■ **Task description**
Pick out every line in the material below that contains the string "display", and copy each of those lines.
....
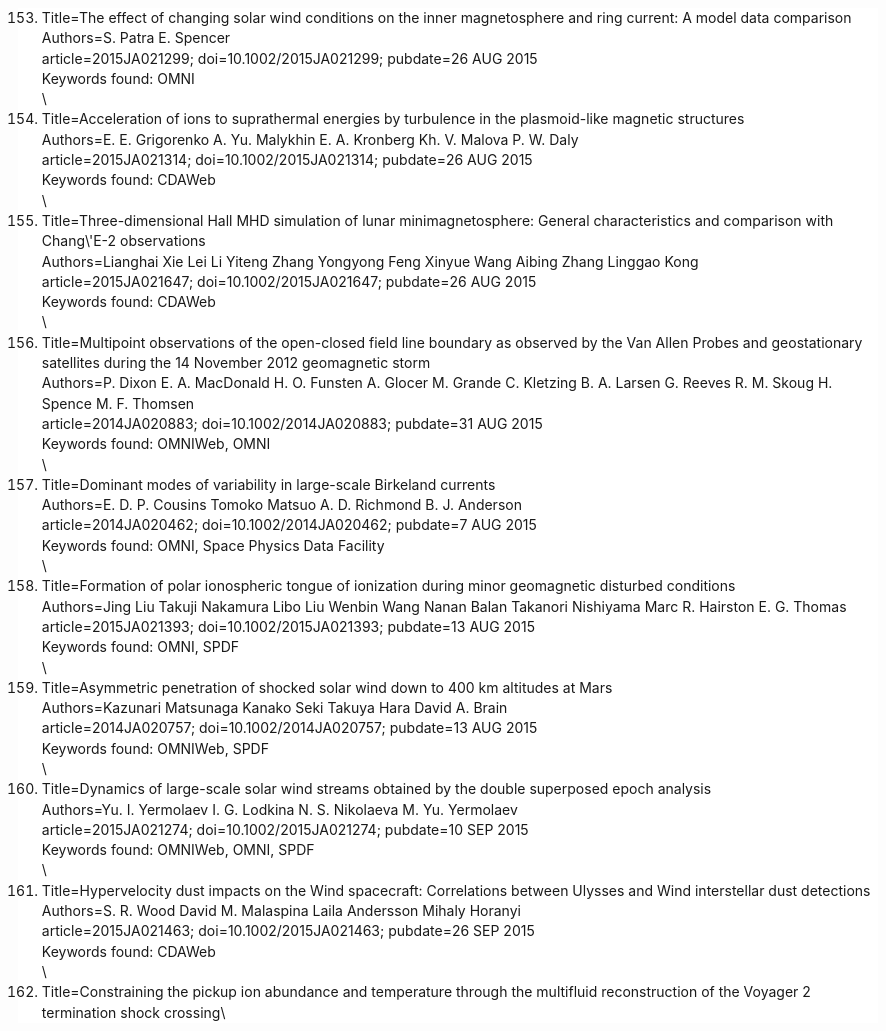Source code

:  153. Title=The effect of changing solar wind conditions on the inner
magnetosphere and ring current: A model data comparison\
 Authors=S. Patra E. Spencer\
 article=2015JA021299; doi=10.1002/2015JA021299; pubdate=26 AUG 2015\
 Keywords found: OMNI\
 \
 154. Title=Acceleration of ions to suprathermal energies by turbulence
in the plasmoid-like magnetic structures\
 Authors=E. E. Grigorenko A. Yu. Malykhin E. A. Kronberg Kh. V. Malova
P. W. Daly\
 article=2015JA021314; doi=10.1002/2015JA021314; pubdate=26 AUG 2015\
 Keywords found: CDAWeb\
 \
 155. Title=Three-dimensional Hall MHD simulation of lunar
minimagnetosphere: General characteristics and comparison with
Chang\\'E-2 observations\
 Authors=Lianghai Xie Lei Li Yiteng Zhang Yongyong Feng Xinyue Wang
Aibing Zhang Linggao Kong\
 article=2015JA021647; doi=10.1002/2015JA021647; pubdate=26 AUG 2015\
 Keywords found: CDAWeb\
 \
 156. Title=Multipoint observations of the open-closed field line
boundary as observed by the Van Allen Probes and geostationary
satellites during the 14 November 2012 geomagnetic storm\
 Authors=P. Dixon E. A. MacDonald H. O. Funsten A. Glocer M. Grande C.
Kletzing B. A. Larsen G. Reeves R. M. Skoug H. Spence M. F. Thomsen\
 article=2014JA020883; doi=10.1002/2014JA020883; pubdate=31 AUG 2015\
 Keywords found: OMNIWeb, OMNI\
 \
 157. Title=Dominant modes of variability in large-scale Birkeland
currents\
 Authors=E. D. P. Cousins Tomoko Matsuo A. D. Richmond B. J. Anderson\
 article=2014JA020462; doi=10.1002/2014JA020462; pubdate=7 AUG 2015\
 Keywords found: OMNI, Space Physics Data Facility\
 \
 158. Title=Formation of polar ionospheric tongue of ionization during
minor geomagnetic disturbed conditions\
 Authors=Jing Liu Takuji Nakamura Libo Liu Wenbin Wang Nanan Balan
Takanori Nishiyama Marc R. Hairston E. G. Thomas\
 article=2015JA021393; doi=10.1002/2015JA021393; pubdate=13 AUG 2015\
 Keywords found: OMNI, SPDF\
 \
 159. Title=Asymmetric penetration of shocked solar wind down to 400 km
altitudes at Mars\
 Authors=Kazunari Matsunaga Kanako Seki Takuya Hara David A. Brain\
 article=2014JA020757; doi=10.1002/2014JA020757; pubdate=13 AUG 2015\
 Keywords found: OMNIWeb, SPDF\
 \
 160. Title=Dynamics of large-scale solar wind streams obtained by the
double superposed epoch analysis\
 Authors=Yu. I. Yermolaev I. G. Lodkina N. S. Nikolaeva M. Yu.
Yermolaev\
 article=2015JA021274; doi=10.1002/2015JA021274; pubdate=10 SEP 2015\
 Keywords found: OMNIWeb, OMNI, SPDF\
 \
 161. Title=Hypervelocity dust impacts on the Wind spacecraft:
Correlations between Ulysses and Wind interstellar dust detections\
 Authors=S. R. Wood David M. Malaspina Laila Andersson Mihaly Horanyi\
 article=2015JA021463; doi=10.1002/2015JA021463; pubdate=26 SEP 2015\
 Keywords found: CDAWeb\
 \
 162. Title=Constraining the pickup ion abundance and temperature
through the multifluid reconstruction of the Voyager 2 termination shock
crossing\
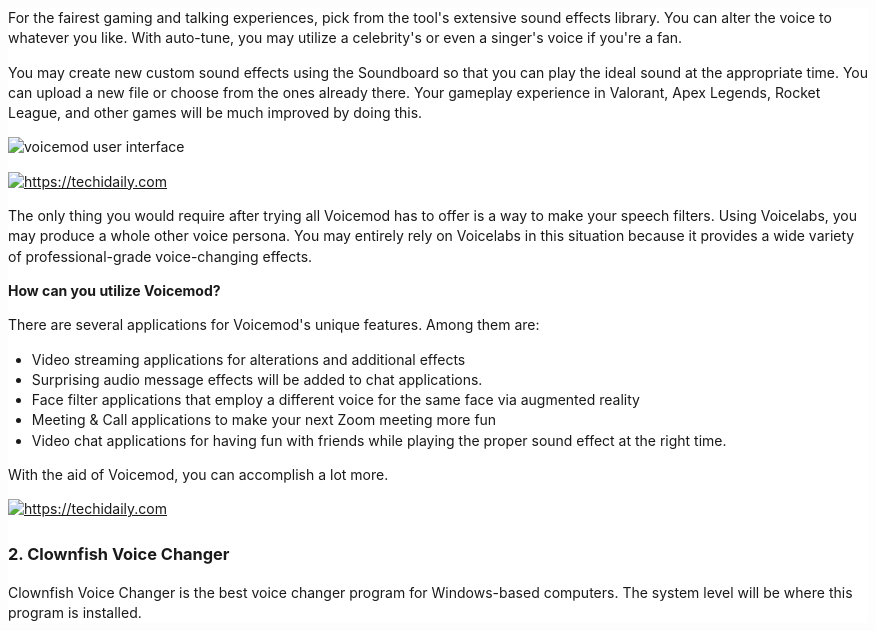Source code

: For the fairest gaming and talking experiences, pick from the tool's extensive sound effects library. You can alter the voice to whatever you like. With auto-tune, you may utilize a celebrity's or even a singer's voice if you're a fan.

You may create new custom sound effects using the Soundboard so that you can play the ideal sound at the appropriate time. You can upload a new file or choose from the ones already there. Your gameplay experience in Valorant, Apex Legends, Rocket League, and other games will be much improved by doing this.

![voicemod user interface](https://images.wondershare.com/filmora/article-images/2022/11/voicemod.jpg)






<a href="https://bluettiit.sjv.io/c/5597632/2114265/17093" target="_top" id="2114265">
  <img src="//a.impactradius-go.com/display-ad/17093-2114265" border="0" alt="https://techidaily.com" width="728" height="90"/>
</a>
<img height="0" width="0" src="https://bluettiit.sjv.io/i/5597632/2114265/17093" style="position:absolute;visibility:hidden;" border="0" />





The only thing you would require after trying all Voicemod has to offer is a way to make your speech filters. Using Voicelabs, you may produce a whole other voice persona. You may entirely rely on Voicelabs in this situation because it provides a wide variety of professional-grade voice-changing effects.

**How can you utilize Voicemod?**

There are several applications for Voicemod's unique features. Among them are:

* Video streaming applications for alterations and additional effects
* Surprising audio message effects will be added to chat applications.
* Face filter applications that employ a different voice for the same face via augmented reality
* Meeting & Call applications to make your next Zoom meeting more fun
* Video chat applications for having fun with friends while playing the proper sound effect at the right time.

With the aid of Voicemod, you can accomplish a lot more.






<a href="https://25home.pxf.io/c/5597632/2123474/16836" target="_top" id="2123474">
  <img src="//a.impactradius-go.com/display-ad/16836-2123474" border="0" alt="https://techidaily.com" width="300" height="50"/>
</a>
<img height="0" width="0" src="https://25home.pxf.io/i/5597632/2123474/16836" style="position:absolute;visibility:hidden;" border="0" />





### 2\. Clownfish Voice Changer

Clownfish Voice Changer is the best voice changer program for Windows-based computers. The system level will be where this program is installed.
....
■ **Task solution**
  <img src="//a.impactradius-go.com/display-ad/17093-2114265" border="0" alt="https://techidaily.com" width="728" height="90"/>
  <img src="//a.impactradius-go.com/display-ad/16836-2123474" border="0" alt="https://techidaily.com" width="300" height="50"/>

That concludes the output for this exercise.